## WORK INSTRUCTIONS
Filter the records, keeping every line that has the string "weight".

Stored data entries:
+++++
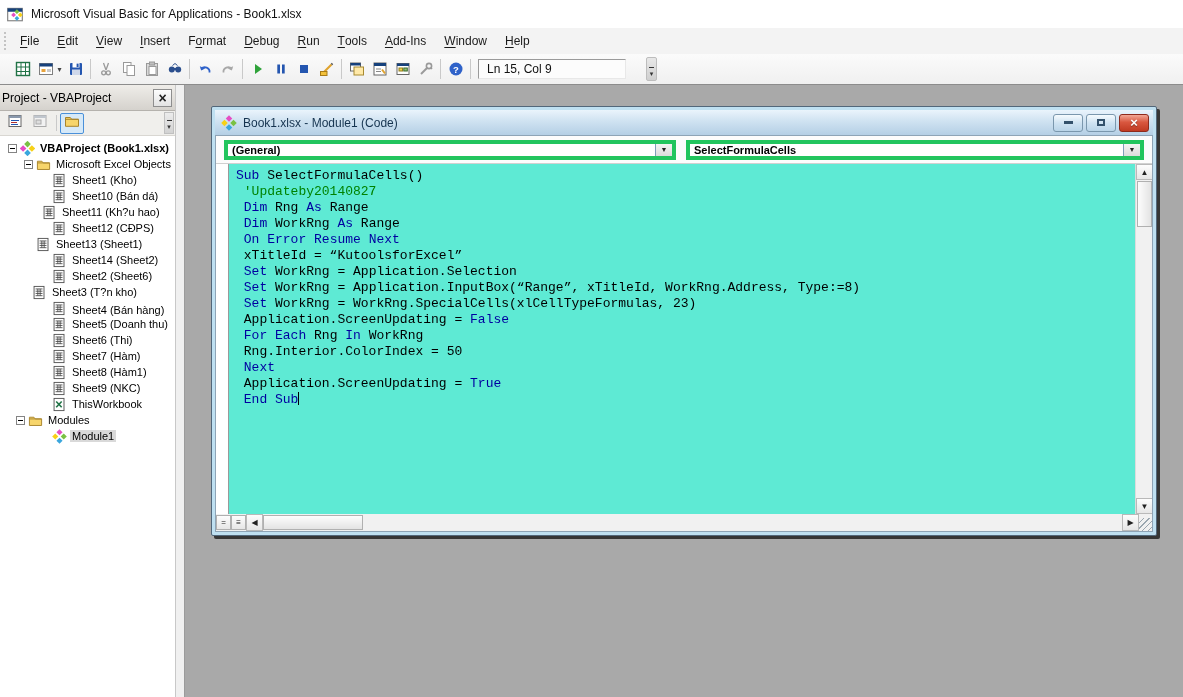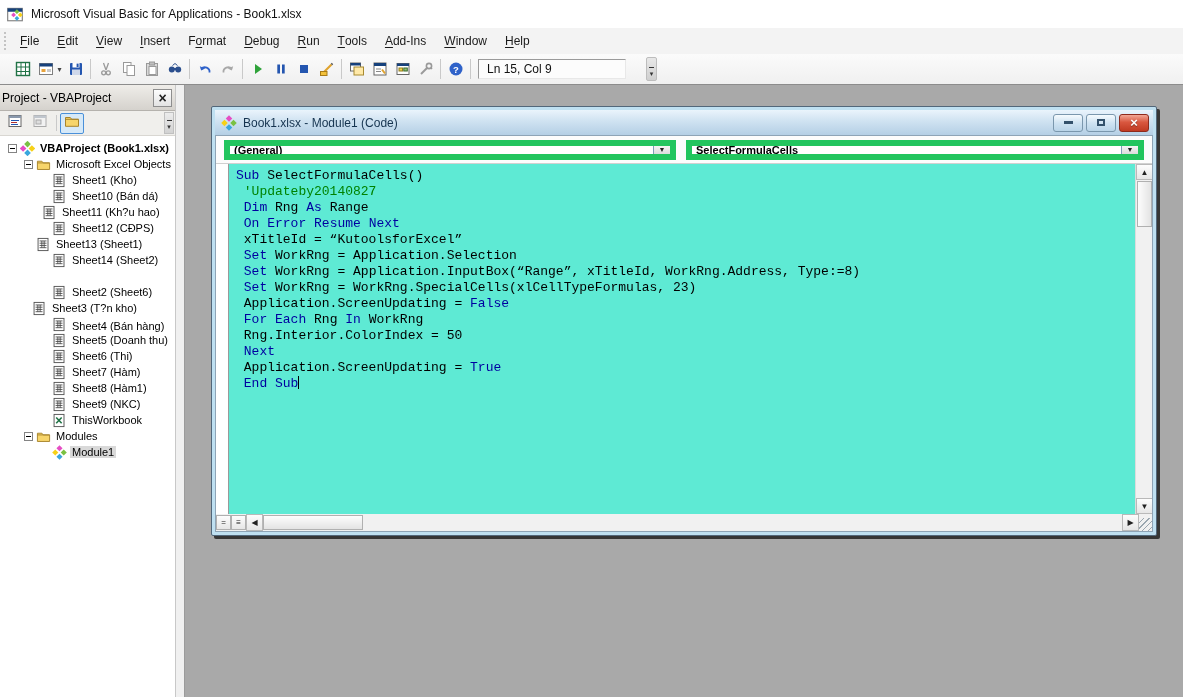--- a/index.html
+++ b/index.html
@@ -66,7 +66,7 @@
   .cw-btn.close{background:linear-gradient(#f2a795,#d9573f 45%,#c03a22);border-color:#8e2a1c;color:#fff;font-weight:bold;font-size:13px;line-height:1;text-shadow:0 1px 1px rgba(0,0,0,.4);}
   .cw-inner{flex:1;background:#fcfcfc;border:1px solid #8ea4b6;display:flex;flex-direction:column;overflow:hidden;}
   .combo-row{height:28px;background:#fcfcfc;display:flex;align-items:center;gap:10px;padding:0 8px;border-bottom:1px solid #d0d0d0;}
-  .combo{height:20px;border:6px solid #22c55e;background:#fff;display:flex;align-items:stretch;}
+  .combo{height:20px;border:4px solid #22c55e;background:#fff;display:flex;align-items:stretch;}
   .combo.left{width:452px;flex:0 0 auto;}
   .combo.right{flex:1;}
   .combo-text{flex:1;font-size:11px;font-weight:bold;color:#000;display:flex;align-items:center;padding-left:4px;overflow:hidden;white-space:nowrap;}

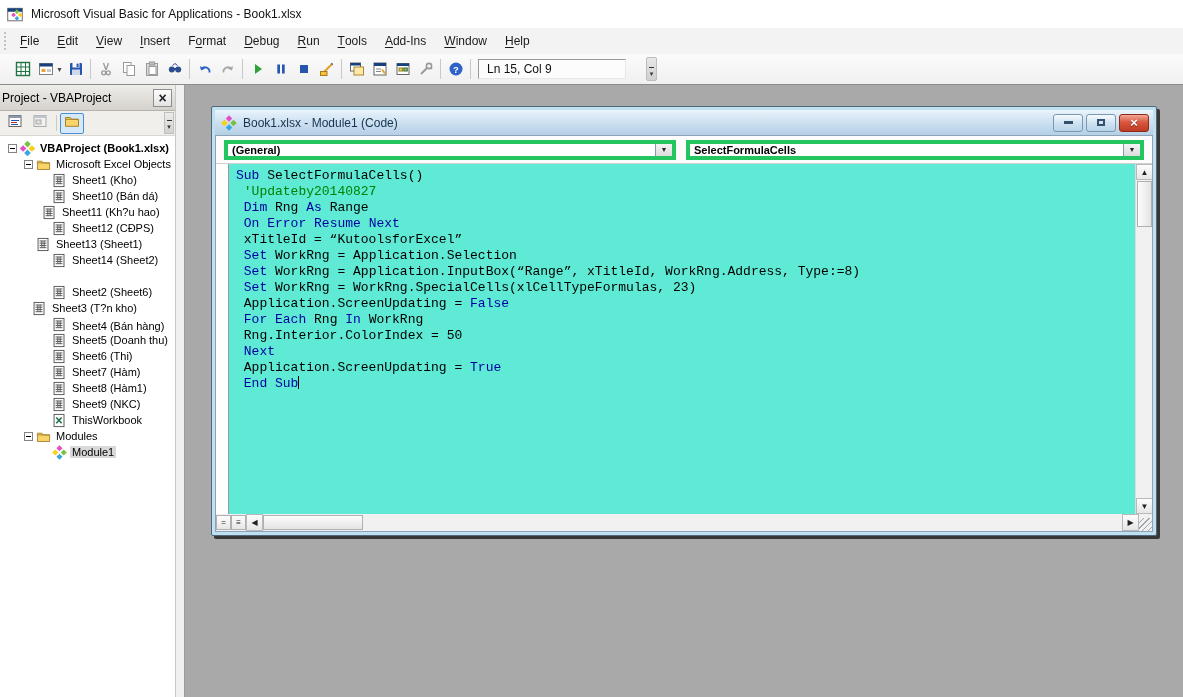--- a/index.html
+++ b/index.html
@@ -545,6 +545,7 @@
               <div class="code-line"><span class="seg-k">Sub</span><span class="seg-n"> SelectFormulaCells()</span></div>
               <div class="code-line"><span class="seg-c"> 'Updateby20140827</span></div>
               <div class="code-line"><span class="seg-n"> </span><span class="seg-k">Dim</span><span class="seg-n"> Rng </span><span class="seg-k">As</span><span class="seg-n"> Range</span></div>
+              <div class="code-line"><span class="seg-n"> </span><span class="seg-k">Dim</span><span class="seg-n"> WorkRng </span><span class="seg-k">As</span><span class="seg-n"> Range</span></div>
               <div class="code-line"><span class="seg-n"> </span><span class="seg-k">On Error Resume Next</span></div>
               <div class="code-line"><span class="seg-n"> xTitleId = “KutoolsforExcel”</span></div>
               <div class="code-line"><span class="seg-n"> </span><span class="seg-k">Set</span><span class="seg-n"> WorkRng = Application.Selection</span></div>

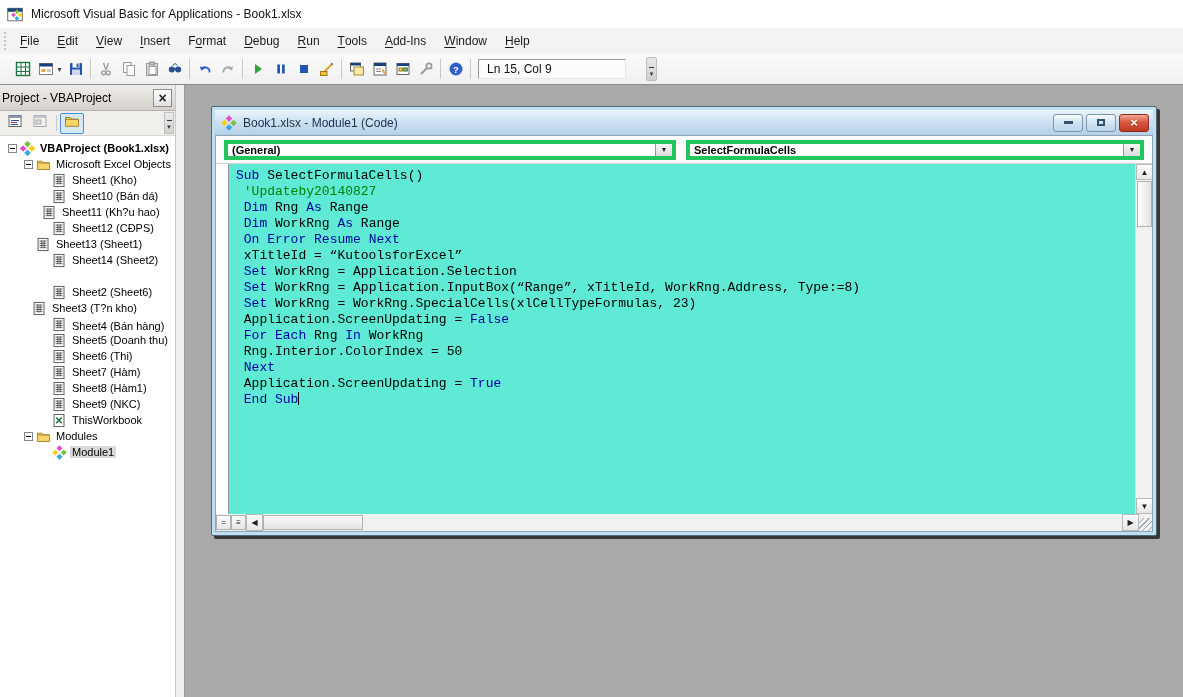--- a/index.html
+++ b/index.html
@@ -409,7 +409,7 @@
             </svg></span>
           <span class="tree-label">Sheet14 (Sheet2)</span>
         </div>
-        <div class="tree-row" style="padding-left: 36px; margin-top: 16px;">
+        <div class="tree-row" style="padding-left: 36px;">
           <span class="tree-slot"></span>
           <span class="tree-icon"><svg xmlns="http://www.w3.org/2000/svg" viewBox="0 0 16 16">
               <rect x="2.2" y="1.5" width="10.6" height="13" fill="#fff" stroke="#555"></rect>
+++++
## RESULT BELOW
   .cw-btn.close{background:linear-gradient(#f2a795,#d9573f 45%,#c03a22);border-color:#8e2a1c;color:#fff;font-weight:bold;font-size:13px;line-height:1;text-shadow:0 1px 1px rgba(0,0,0,.4);}
   .combo-text{flex:1;font-size:11px;font-weight:bold;color:#000;display:flex;align-items:center;padding-left:4px;overflow:hidden;white-space:nowrap;}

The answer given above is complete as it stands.